The second VP becomes the first VP and the new President must appoint a new person as the second VP. However, like the running mates clause, these provisions were also suspended for the first 10 years.”
But, Magaisa added that Section 14 (4)(b) of the Sixth Schedule provides that if the President dies, resigns or is removed from office, the vacancy is filled by a nominee of the political party which was represented by the President when he stood for election.
“This means that if any of the three possible scenarios happened during the current term, Zanu PF would nominate a person to take over and complete the Presidential term.
“The critical point to note here is that it is not automatic that Vice-President Joice Mujuru would take over as President which would have been the case had Section 101 been applicable.
Instead, it is up to Zanu PF to sit down as a party and select a candidate using their own processes and this person is then nominated to become the President for the remainder of the current term of office.”
“This explains the tussle now because it is clear that Mugabe might want to rest anytime and these people want to position themselves,” said Tendai Mupamhanga, a political commentator.
Analyst Blessing Vava said: “It’s clear the First Lady belongs to the Mnangagwa faction and she is being used by that faction.”
“People attending her functions are known Mnangagwa allies, but it’s early for us to say that her statement on Mnangagwa meant he was automatically going to take the post,” Vava said.
Zanu PF insiders, however, said Mnangagwa now had an edge against Mujuru given the Vice-President’s alleged close links with the West as exposed by whistleblower website Wikileaks where she is said to have met former United States Ambassador to Zimbabwe Charles Ray under the cover of darkness at a secluded place out of Harare to discuss party and government business.
“There are two VP vacant posts as we speak. We will know the way forward after this week’s politburo meeting,” a senior government official said last week.

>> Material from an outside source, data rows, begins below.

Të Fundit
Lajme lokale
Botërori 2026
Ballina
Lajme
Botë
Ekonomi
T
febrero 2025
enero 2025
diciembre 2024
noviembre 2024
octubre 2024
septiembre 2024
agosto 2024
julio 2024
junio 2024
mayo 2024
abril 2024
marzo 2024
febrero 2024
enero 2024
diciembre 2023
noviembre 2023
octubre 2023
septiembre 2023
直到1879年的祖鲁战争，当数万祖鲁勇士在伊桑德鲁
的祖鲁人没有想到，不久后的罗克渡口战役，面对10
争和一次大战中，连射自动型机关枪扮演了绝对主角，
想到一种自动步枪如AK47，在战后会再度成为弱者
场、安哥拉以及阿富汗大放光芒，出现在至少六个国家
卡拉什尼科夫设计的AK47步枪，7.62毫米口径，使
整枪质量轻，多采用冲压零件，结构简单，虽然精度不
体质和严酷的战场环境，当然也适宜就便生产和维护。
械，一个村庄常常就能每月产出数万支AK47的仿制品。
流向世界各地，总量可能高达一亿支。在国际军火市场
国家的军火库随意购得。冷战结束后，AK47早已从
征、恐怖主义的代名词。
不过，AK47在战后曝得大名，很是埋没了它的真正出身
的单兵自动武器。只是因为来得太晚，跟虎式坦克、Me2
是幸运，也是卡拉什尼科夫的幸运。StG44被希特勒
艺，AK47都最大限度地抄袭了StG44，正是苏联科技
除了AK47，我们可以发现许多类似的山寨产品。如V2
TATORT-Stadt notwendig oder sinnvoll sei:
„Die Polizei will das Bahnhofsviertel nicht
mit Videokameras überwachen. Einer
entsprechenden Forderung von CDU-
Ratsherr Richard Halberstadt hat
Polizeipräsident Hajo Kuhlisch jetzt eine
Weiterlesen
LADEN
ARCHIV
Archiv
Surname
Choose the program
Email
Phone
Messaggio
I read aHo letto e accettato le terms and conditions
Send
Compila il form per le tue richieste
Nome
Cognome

“Where do you think all the people in Zanu PF who are attacking Mujuru are getting all that power from? It is clear that with her, the country is at risk, we don’t want to go back to the pre-1980 era and there is a feeling that she can take us there as it seems like she has a soft spot for the West.”

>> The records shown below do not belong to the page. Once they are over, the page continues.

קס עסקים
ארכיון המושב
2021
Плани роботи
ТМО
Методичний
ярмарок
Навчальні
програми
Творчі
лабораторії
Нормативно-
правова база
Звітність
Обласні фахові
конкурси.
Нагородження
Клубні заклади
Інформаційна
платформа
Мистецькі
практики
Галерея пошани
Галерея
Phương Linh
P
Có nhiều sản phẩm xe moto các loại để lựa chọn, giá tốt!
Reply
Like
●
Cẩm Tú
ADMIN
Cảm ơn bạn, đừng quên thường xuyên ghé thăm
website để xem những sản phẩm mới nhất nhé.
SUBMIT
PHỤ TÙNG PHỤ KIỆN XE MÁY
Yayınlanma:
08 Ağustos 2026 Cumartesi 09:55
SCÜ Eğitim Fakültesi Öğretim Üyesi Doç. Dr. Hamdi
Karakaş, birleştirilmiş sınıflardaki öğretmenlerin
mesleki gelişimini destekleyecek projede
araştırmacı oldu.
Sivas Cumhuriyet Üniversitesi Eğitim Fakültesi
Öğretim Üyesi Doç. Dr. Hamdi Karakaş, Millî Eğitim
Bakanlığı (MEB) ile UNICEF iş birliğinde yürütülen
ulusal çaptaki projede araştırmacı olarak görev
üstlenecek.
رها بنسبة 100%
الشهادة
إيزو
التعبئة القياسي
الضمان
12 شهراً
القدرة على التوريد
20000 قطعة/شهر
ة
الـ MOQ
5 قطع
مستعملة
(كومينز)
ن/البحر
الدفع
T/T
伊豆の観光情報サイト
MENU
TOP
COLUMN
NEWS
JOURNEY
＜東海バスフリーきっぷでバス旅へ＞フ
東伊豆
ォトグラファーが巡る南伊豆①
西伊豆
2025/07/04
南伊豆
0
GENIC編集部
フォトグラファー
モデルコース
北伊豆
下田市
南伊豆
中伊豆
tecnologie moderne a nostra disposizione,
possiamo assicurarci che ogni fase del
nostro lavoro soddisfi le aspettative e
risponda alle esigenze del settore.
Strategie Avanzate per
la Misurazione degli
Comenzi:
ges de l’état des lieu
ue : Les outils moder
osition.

The source added: “Zimbabwe cannot go back to that era before 1980. We want someone who will protect the revolution of the country, but with her, we can’t trust.”
Though Mnangagwa and Mujuru both had respect in the party, it was Mnangagwa’s loyalty to Mugabe that his loyalists say would make him Mugabe’s favourite.
He, like Mujuru has served in government since 1980 previously as Minister of Security, Justice, Defence, Housing and Social Amenities and Speaker of Parliament even after losing his seat in Kwekwe in 2000.
The Chirumanzi–Zibagwe MP, observers say played a critical role in ensuring Mugabe’s victory in the last harmonised elections and surprised many when he sat next to the veteran leader at a rare Press briefing arranged on the eve of the polls.
Mnangagwa was Mugabe’s chief election agent during the 2008 presidential election, and it was reported that he headed Mugabe’s campaign behind the scenes.
While Mujuru’s alleged links with the West could deal her a blow, Mnangagwa is said not to have a “social base” unlike Mujuru since he was knocked out of his Kwekwe base by MDC-T’s Blessing Chebundo in 2000.
Though he is perceived as ruthless by many, Mnangagwa, in an interview with a foreign publication, Mnangagwa said: “I don’t know where all this ‘hardman’ stuff comes from at all, and I keep having to tell my children that it’s all nonsense.”
Whether Grace’s statement on Mnangagwa meant anything, only time will tell.